Text >>
============

Welcome to a very special follow-up happy birthday edition of kubelist! This week, AKS celebrates its 0th GA birthday, we look at some visualizations that would be perfect for the command station of your space cruiser, and we return to an old favorite: fear mongering about crypto hackers!
Following on from last week's GA of Amazon's EKS, Microsoft has now GA'd their own offering, AKS. Unlike EKS, the kubelist editors were able to try AKS before GA; it has always seemed like a solid product. Congrats on your release, Microsoft! 🎉
If you can find one of the last remaining perl developers, and ask them how to do something, they'll croak "TIM TOADY" at you. If you then ask their python developing friend what they meant, they'll explain that it was the initialism "TMTOWTDI" -- There's More Than One Way To Do It. Alternatives are good, at least to help you evaluate your own choice. The kubelist editors might not condone using Makefiles to manage your infrastructure, but we love that someone is.
The traditional truck stop snack food, Combos, combine a pretzel (or other) shell with a delicious cheese-like filling, in a way that was thought to be scientifically impossible before Nick Nellis (we assume) did it in the 1970s. Now, Nick Nellis is back, combining Istio with Vizceral making a new treat, this time for your eyeballs.

============

Entries supplied >>

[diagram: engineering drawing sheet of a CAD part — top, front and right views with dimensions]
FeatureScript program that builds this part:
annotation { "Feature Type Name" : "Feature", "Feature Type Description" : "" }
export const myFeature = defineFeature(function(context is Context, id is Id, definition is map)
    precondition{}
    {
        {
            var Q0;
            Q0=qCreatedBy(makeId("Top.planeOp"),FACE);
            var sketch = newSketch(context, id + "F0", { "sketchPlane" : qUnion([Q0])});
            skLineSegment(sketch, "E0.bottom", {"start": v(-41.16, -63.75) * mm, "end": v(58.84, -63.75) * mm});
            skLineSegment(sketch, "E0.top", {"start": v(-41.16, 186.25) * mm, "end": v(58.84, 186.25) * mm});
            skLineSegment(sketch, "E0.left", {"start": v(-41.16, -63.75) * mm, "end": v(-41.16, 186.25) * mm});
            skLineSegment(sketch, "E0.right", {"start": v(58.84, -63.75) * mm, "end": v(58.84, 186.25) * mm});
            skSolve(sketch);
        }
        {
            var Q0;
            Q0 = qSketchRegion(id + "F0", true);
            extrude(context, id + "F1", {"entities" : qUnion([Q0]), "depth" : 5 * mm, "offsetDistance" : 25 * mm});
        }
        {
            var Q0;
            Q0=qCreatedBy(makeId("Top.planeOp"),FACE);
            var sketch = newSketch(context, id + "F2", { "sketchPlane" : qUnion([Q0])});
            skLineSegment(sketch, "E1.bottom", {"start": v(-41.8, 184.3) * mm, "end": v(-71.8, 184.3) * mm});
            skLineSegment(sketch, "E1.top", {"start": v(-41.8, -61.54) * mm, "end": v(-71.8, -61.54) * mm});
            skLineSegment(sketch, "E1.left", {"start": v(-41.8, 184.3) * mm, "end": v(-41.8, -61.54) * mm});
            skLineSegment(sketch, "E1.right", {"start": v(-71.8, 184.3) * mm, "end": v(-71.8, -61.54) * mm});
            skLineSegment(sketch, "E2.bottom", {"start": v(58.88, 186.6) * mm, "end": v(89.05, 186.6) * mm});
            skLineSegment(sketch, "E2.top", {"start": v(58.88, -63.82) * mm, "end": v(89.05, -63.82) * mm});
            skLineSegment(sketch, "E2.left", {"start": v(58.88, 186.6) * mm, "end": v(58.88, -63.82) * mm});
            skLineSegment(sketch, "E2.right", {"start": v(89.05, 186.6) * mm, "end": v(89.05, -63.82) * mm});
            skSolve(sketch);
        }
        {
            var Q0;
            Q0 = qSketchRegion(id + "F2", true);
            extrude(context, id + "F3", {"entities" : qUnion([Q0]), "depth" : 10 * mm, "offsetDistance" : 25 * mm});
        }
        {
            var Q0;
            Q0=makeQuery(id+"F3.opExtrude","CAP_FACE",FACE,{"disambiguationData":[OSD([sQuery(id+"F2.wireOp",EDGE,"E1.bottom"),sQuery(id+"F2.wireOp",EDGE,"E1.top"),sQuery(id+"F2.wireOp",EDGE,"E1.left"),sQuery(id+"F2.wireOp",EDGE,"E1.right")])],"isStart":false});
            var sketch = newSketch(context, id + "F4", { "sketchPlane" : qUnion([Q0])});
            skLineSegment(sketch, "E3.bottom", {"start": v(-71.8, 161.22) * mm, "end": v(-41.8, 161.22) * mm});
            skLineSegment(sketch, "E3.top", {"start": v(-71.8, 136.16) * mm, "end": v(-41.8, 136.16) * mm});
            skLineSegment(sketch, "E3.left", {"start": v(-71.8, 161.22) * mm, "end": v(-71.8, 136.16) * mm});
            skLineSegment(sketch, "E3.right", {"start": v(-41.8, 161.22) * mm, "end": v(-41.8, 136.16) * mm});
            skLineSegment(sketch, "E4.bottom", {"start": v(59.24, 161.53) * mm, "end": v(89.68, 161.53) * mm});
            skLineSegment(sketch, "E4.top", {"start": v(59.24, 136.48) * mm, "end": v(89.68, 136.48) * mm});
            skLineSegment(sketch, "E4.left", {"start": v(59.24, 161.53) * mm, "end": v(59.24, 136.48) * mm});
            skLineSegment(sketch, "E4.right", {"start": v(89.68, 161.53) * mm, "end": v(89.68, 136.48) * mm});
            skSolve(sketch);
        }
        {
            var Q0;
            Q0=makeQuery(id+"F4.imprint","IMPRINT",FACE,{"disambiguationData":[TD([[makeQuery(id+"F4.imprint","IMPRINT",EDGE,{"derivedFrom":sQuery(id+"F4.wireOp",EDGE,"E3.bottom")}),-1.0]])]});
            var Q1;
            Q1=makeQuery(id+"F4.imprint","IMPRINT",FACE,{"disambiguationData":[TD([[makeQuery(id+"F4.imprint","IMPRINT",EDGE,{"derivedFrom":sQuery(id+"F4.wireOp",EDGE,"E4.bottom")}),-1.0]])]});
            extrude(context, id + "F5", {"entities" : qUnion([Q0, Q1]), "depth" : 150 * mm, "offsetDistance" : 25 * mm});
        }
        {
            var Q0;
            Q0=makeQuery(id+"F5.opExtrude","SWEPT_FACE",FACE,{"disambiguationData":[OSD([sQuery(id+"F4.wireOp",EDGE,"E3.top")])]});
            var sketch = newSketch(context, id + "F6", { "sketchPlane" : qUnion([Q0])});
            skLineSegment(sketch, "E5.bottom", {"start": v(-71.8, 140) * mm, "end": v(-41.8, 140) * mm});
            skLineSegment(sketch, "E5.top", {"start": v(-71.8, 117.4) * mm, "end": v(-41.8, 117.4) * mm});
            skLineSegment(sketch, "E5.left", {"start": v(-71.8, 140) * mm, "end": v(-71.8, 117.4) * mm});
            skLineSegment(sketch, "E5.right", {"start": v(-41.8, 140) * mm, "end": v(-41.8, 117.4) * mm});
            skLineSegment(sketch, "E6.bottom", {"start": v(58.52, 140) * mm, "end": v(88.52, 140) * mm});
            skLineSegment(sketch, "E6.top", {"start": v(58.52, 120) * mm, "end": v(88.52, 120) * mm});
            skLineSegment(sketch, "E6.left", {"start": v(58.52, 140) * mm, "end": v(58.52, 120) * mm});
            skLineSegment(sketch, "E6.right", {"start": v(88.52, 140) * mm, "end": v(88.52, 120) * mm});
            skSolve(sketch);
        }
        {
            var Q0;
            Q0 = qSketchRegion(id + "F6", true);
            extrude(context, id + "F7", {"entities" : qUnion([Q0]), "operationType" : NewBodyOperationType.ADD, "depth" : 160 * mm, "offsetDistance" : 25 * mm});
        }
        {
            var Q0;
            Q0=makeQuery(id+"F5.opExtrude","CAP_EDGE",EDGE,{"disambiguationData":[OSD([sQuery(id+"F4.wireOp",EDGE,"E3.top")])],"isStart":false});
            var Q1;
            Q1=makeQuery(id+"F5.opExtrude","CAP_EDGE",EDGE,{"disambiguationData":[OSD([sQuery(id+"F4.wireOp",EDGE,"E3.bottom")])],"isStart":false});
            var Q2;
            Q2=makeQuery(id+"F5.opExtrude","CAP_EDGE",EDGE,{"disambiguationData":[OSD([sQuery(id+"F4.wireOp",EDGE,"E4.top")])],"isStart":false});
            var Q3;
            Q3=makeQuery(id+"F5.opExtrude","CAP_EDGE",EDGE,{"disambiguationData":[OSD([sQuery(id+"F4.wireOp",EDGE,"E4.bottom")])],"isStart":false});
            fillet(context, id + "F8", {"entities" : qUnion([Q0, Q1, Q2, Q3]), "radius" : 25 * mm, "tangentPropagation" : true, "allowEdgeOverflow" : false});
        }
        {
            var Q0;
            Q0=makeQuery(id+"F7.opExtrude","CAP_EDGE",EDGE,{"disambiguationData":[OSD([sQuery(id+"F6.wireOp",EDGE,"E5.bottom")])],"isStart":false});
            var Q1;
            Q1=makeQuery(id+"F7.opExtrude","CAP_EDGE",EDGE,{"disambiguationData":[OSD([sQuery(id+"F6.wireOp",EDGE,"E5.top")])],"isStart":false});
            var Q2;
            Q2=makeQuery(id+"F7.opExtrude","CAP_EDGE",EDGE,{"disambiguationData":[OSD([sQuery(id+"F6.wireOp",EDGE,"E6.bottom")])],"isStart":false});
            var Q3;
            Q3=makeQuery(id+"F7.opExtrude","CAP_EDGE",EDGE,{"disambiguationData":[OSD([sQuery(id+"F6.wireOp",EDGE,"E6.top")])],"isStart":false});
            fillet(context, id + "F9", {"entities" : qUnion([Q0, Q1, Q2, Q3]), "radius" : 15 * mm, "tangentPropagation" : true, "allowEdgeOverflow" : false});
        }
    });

============

What is asked >>
In the kubelist newsletter, what does the initialism "TMTOWTDI" stand for? These lines come from a different source than the text.

Written response >>
There's More Than One Way To Do It.